Anunciado no estado do Oregon (EUA), o desafio faz parte da campanha de marketing “Expedição Impossível”. A ideia é capturar um “fim físico e visível” do planeta.
O escopo da campanha
A Columbia Sportswear, com essa estratégia, tem como objetivo aumentar sua visibilidade. Para a validação da fotografia, os participantes devem apresentar evidências sólidas de um fim terrestre, como um precipício infinito.
A empresa estipulou que imagens de penhascos comuns ou objetos que possam parecer o “fim” de maneira convencional não serão aceitas.
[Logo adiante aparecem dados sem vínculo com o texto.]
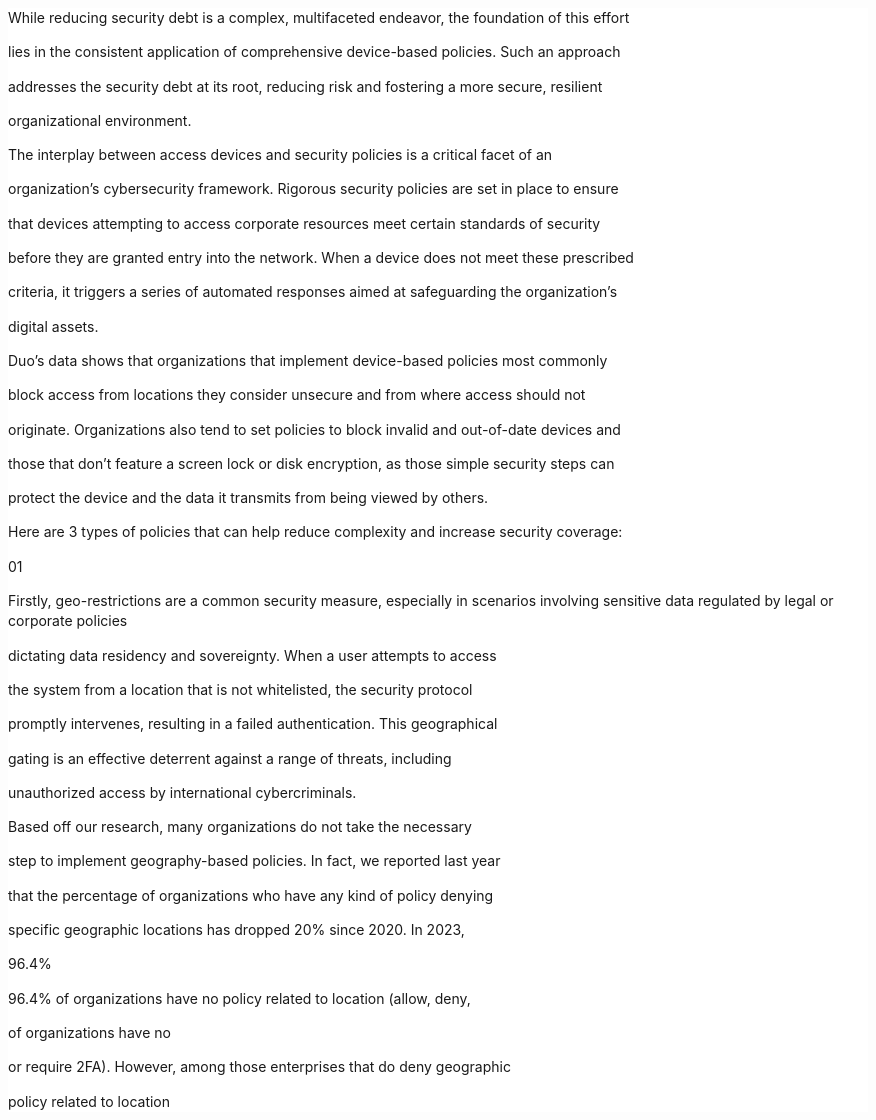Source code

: While reducing security debt is a complex, multifaceted endeavor, the foundation of this effort 

lies in the consistent application of comprehensive device\-based policies. Such an approach 

addresses the security debt at its root, reducing risk and fostering a more secure, resilient 

organizational environment.

The interplay between access devices and security policies is a critical facet of an 

organization’s cybersecurity framework. Rigorous security policies are set in place to ensure 

that devices attempting to access corporate resources meet certain standards of security 

before they are granted entry into the network. When a device does not meet these prescribed 

criteria, it triggers a series of automated responses aimed at safeguarding the organization’s 

digital assets.

Duo’s data shows that organizations that implement device\-based policies most commonly 

block access from locations they consider unsecure and from where access should not 

originate. Organizations also tend to set policies to block invalid and out\-of\-date devices and 

those that don’t feature a screen lock or disk encryption, as those simple security steps can 

protect the device and the data it transmits from being viewed by others.

Here are 3 types of policies that can help reduce complexity and 
increase security coverage: 

01

Firstly, geo\-restrictions are a common security measure, especially in 
scenarios involving sensitive data regulated by legal or corporate policies 

dictating data residency and sovereignty. When a user attempts to access 

the system from a location that is not whitelisted, the security protocol 

promptly intervenes, resulting in a failed authentication. This geographical 

gating is an effective deterrent against a range of threats, including 

unauthorized access by international cybercriminals.

Based off our research, many organizations do not take the necessary 

step to implement geography\-based policies. In fact, we reported last year 

that the percentage of organizations who have any kind of policy denying 

specific geographic locations has dropped 20% since 2020\. In 2023, 

96\.4%

96\.4% of organizations have no policy related to location (allow, deny, 

of organizations have no 

or require 2FA). However, among those enterprises that do deny geographic 

policy related to location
Tudo aponta para um movimento mais de provocação do que de credibilidade da teoria terraplanista.
Repercussão pública e o papel da ciência
A campanha da Columbia gerou um misto de ceticismo e humor, especialmente em fóruns online. Muitos enxergam essa iniciativa como uma crítica às teorias conspiratórias e à desinformação.
Toda a situação se desenrola em meio a uma longa história de debates sobre a esfericidade da Terra, estabelecida há milênios por filósofos e cientistas.
Estudos científicos confirmam que a Terra é esférica. Provas, como a sombra da Terra na Lua durante um eclipse e as imagens de satélites, sustentam essa verdade há tempos.
A proposta de US$ 3 bilhões de Tim Boyle trouxe à tona discussões e debates intensos, mesmo que a entrega efetiva do prêmio seja improvável.